Just explain the situation. Don't get to worried about it. The nurse doesn't get a say whether the dog is in the system or not.  The AC does.


----------



## middleofnowhere (Dec 20, 2000)

You train dogs, you work dogs, you are in dog service type business, you get bit once in a while. A person I trained with in Arkansas used to say "Keep your hands out of the dog's mouth!" Very unlikely your dog will have a record. ...


----------



## Sabis mom (Mar 20, 2014)

CactusWren said:


> So every morning I play fetch with Jupiter in the park on a 100 ft line. I also recently got one of the Chuck-Its with a cord attached, to mix it up and try to increase his engagement.
> 
> I think he got a little too engaged.
> 
> ...


That can't be right. I routinely use the stray cat/abandoned farm or guess there was a nail in that excuses, but I have told them occasionally that it was my dog. Nothing ever came of it at all. Missed the ball is pretty common.


----------



## Magwart (Jul 8, 2012)

Sabis mom said:


> I routinely use the stray cat/abandoned farm



The only thing to be cautious of with "stray cat" and "unknown loose dog" as an explanation is that you might end up with pressure to get a series of post-exposure rabies vaccine injections, depending on whether there have been local cases. They're quite expensive in the U.S. (with insurance coverage hit and miss...as with most healthcare down here). The county health department people can be part of the pressure to get them....how much pressure depends on the county/state. It could be anything from a mild recommendation at the clinic and nothing more, to multiple visits to your house insisting that it get done.


----------



## Saco (Oct 23, 2018)

Barbed wire, blackberry thorns, sharp rock.


----------



## germanshepowner (Oct 26, 2018)

I’m so sorry! I can’t believe that nurse. ? It’s your own dog and it was an ACCIDENT. I’d probably leave my dog at a friends house for a few days because I wouldn’t want it on my dogs record.


----------



## Jchrest (Jun 5, 2019)

Here’s the thing. One strike on his record is nothing but a first strike. 3 strikes, and he is labeled as a “dangerous dog,” which means he will need to be muzzled when out in public. Unless you don’t have proof of rabies Vaccinations, then they impound for 10 days, but same outcome, until a 3rd bite, it’s nothing. 

AC will likely contact you. You don’t have to lie. Tell them the truth. I would bet my husky on it that they just keep a record of it, but it doesn’t go towards his bite count. 

Been there, done that. AC has always been ready and eager to work with me. Maybe because half the rescues I get are from them, but they understand accidents happen.

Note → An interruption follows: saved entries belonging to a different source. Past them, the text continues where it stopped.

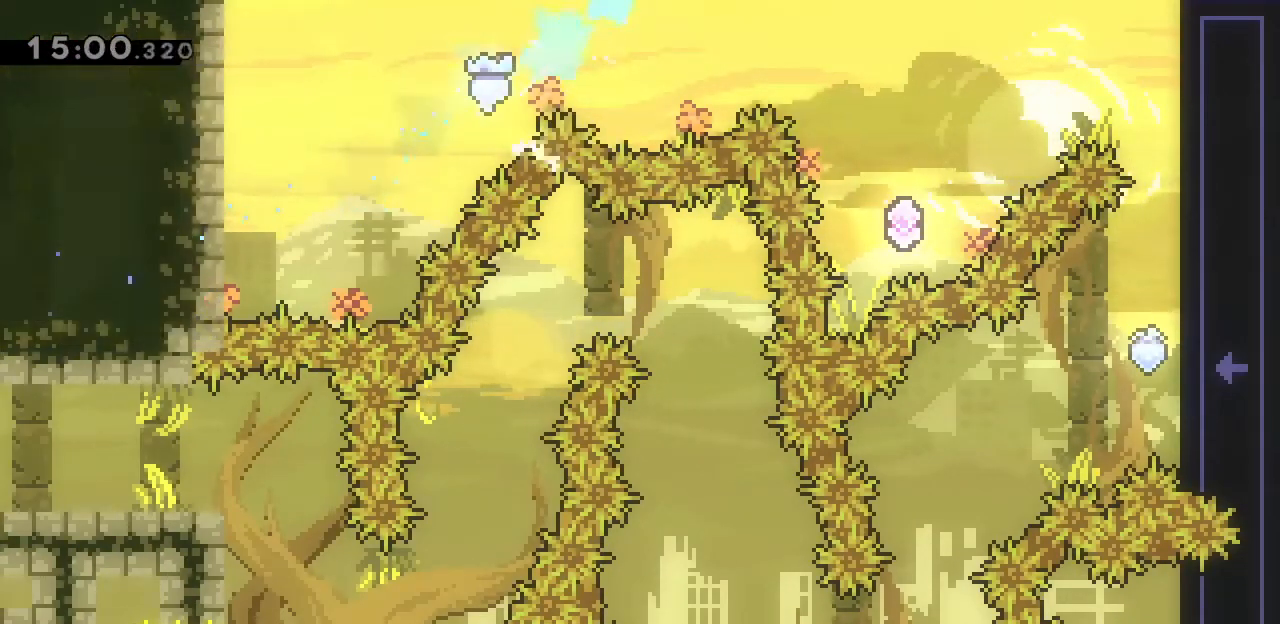
{"keys": ["d", "space", "w"], "events": []}
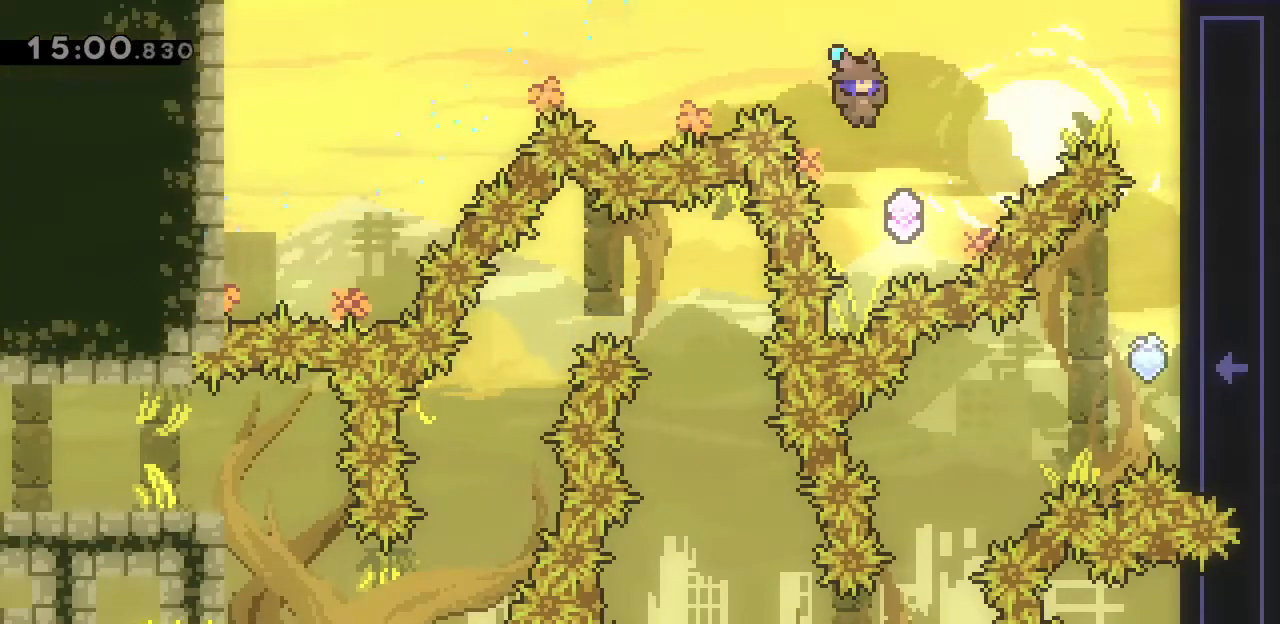
{"keys": ["d", "w"], "events": [[67, "space", "up"], [200, "j", "down"], [333, "j", "up"]]}
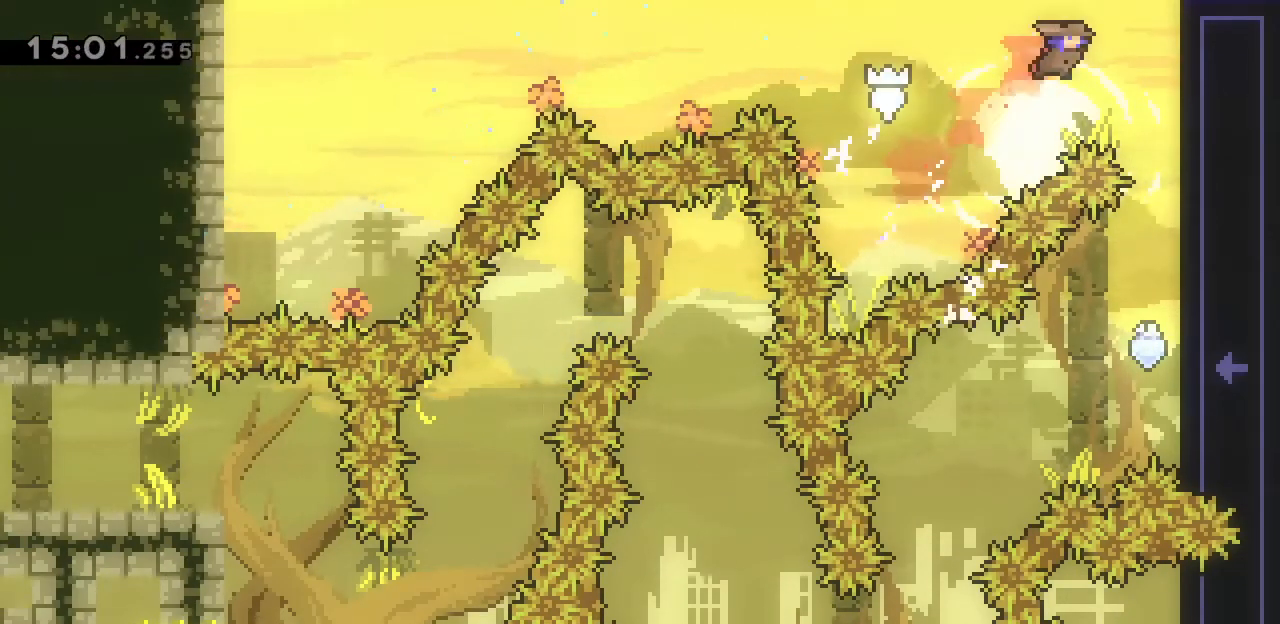
{"keys": ["d"], "events": [[33, "w", "up"]]}
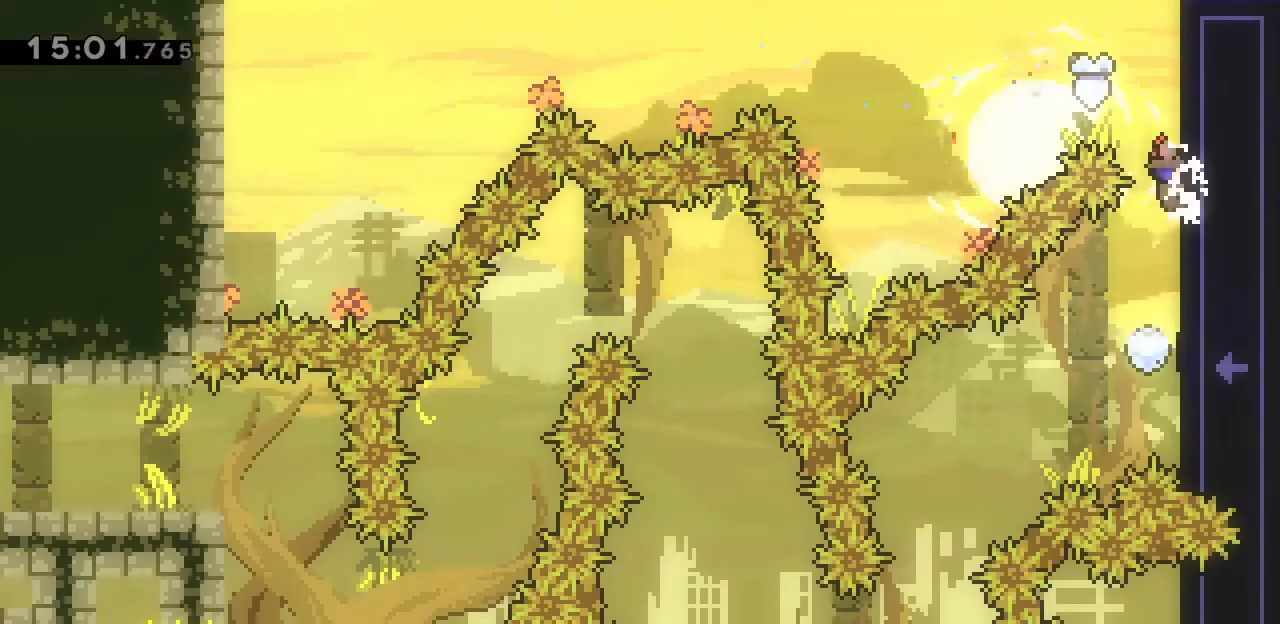
{"keys": ["d"], "events": []}
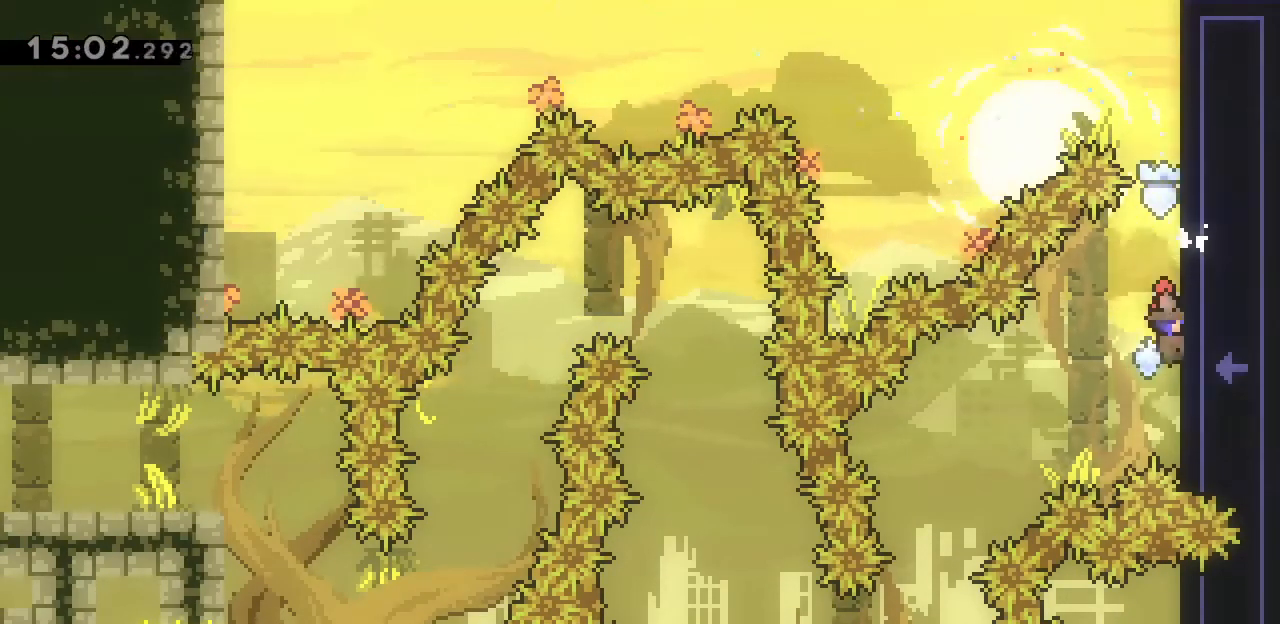
{"keys": ["l"], "events": [[200, "l", "down"], [267, "d", "up"]]}
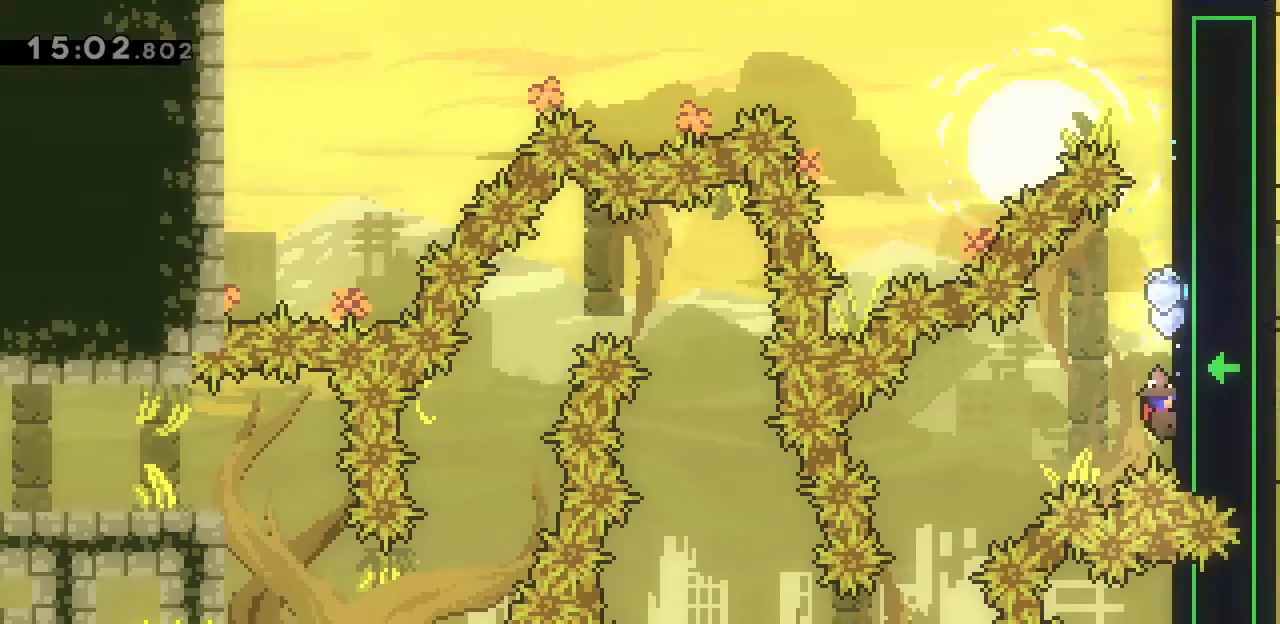
{"keys": ["l"], "events": []}
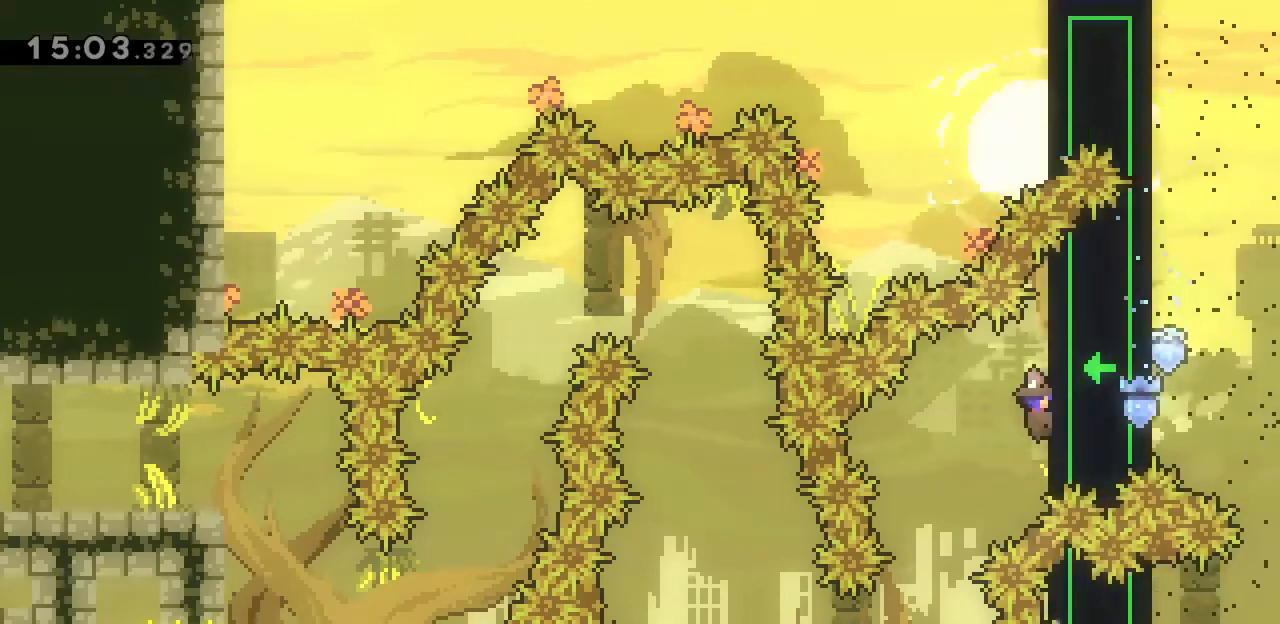
{"keys": [], "events": [[200, "l", "up"]]}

It’s the same with any child coming in with injuries, they are required to report to CPS, but it doesn’t mean a case will be opened.


----------



## Luke Doggy Dog 63 (May 3, 2019)

My dogs got in a fight and I put my hand where it's shouldn't have been and got a finger tore up pretty good I was honest and they told me as long as it was my dog and the aggression wasn't directed at me they said they are not required to report it


----------



## LuvShepherds (May 27, 2012)

It depends on where you live.


----------



## Magwart (Jul 8, 2012)

germanshepowner said:


> I’d probably leave my dog at a friends house for a few days because I wouldn’t want it on my dogs record.



Well, then it could end up on your record instead. You aren't going to be able to evade a dog bite case by hiding the dog when AC comes looking for it.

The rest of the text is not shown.